Permanently shadowed regions that are typically located on the crater floor or along a section of the crater wall facing toward the pole do not receive direct sunlight, researchers said.

However, indirect sunlight is still received by the regions. But when the temperature remains below about minus 151 degrees Celsius, the permanently shadowed area is a cold trap - a good place for water ice to accumulate and remain stable, they said.

The scientists studied Ceres’ northern hemisphere, which was better illuminated than the south.

Images from Dawn’s cameras were combined to yield the dwarf planet’s shape, showing craters, plains and other features in three dimensions, researchers said.

Using this input, a sophisticated computer model developed at NASA’s Goddard Space Flight Centre was used to determine which areas receive direct sunlight, how much solar radiation reaches the surface, and how the conditions change over the course of a year on Ceres.

Researchers found dozens of sizeable permanently shadowed regions across the northern hemisphere.

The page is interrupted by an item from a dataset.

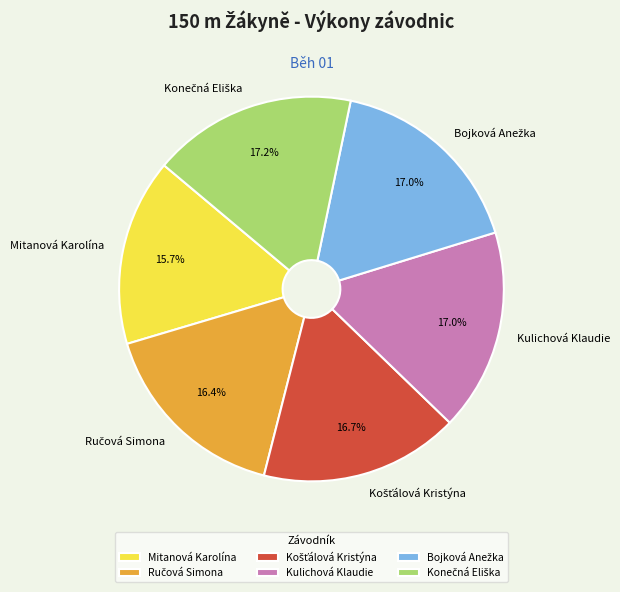

What is the smallest slice in the pie chart?

Mitanová Karolína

“The largest one is inside a 16-kilometre crater located less than 65 kilometres from the north pole,” they said.

Taken together, Ceres’ permanently shadowed regions occupy about 1,800 square kilometres. This is a small fraction of the landscape - much less than 1 per cent of the surface area of the northern hemisphere, researchers said.

Scientists expect the permanently shadowed regions on Ceres to be colder than those on Mercury or the moon. That is because Ceres is quite far from the sun, and the shadowed parts of its craters receive little indirect radiation.

“On Ceres, these regions act as cold traps down to relatively low latitudes,” said Erwan Mazarico, a Dawn guest investigator at Goddard.

“On the moon and Mercury, only the permanently shadowed regions very close to the poles get cold enough for ice to be stable on the surface,” said Mazarico.

The situation on Ceres is more similar to that on Mercury than the moon. On Mercury, permanently shadowed regions account for roughly the same fraction of the northern hemisphere.

By researchers’ calculations, about 1 out of every 1,000 water molecules generated on the surface of Ceres will end up in a cold trap during a year on Ceres (1,682 days). That is enough to build up thin but detectable ice deposits over 100,000 years or so, they said. The findings were published in the journal Geophysical Research Letters.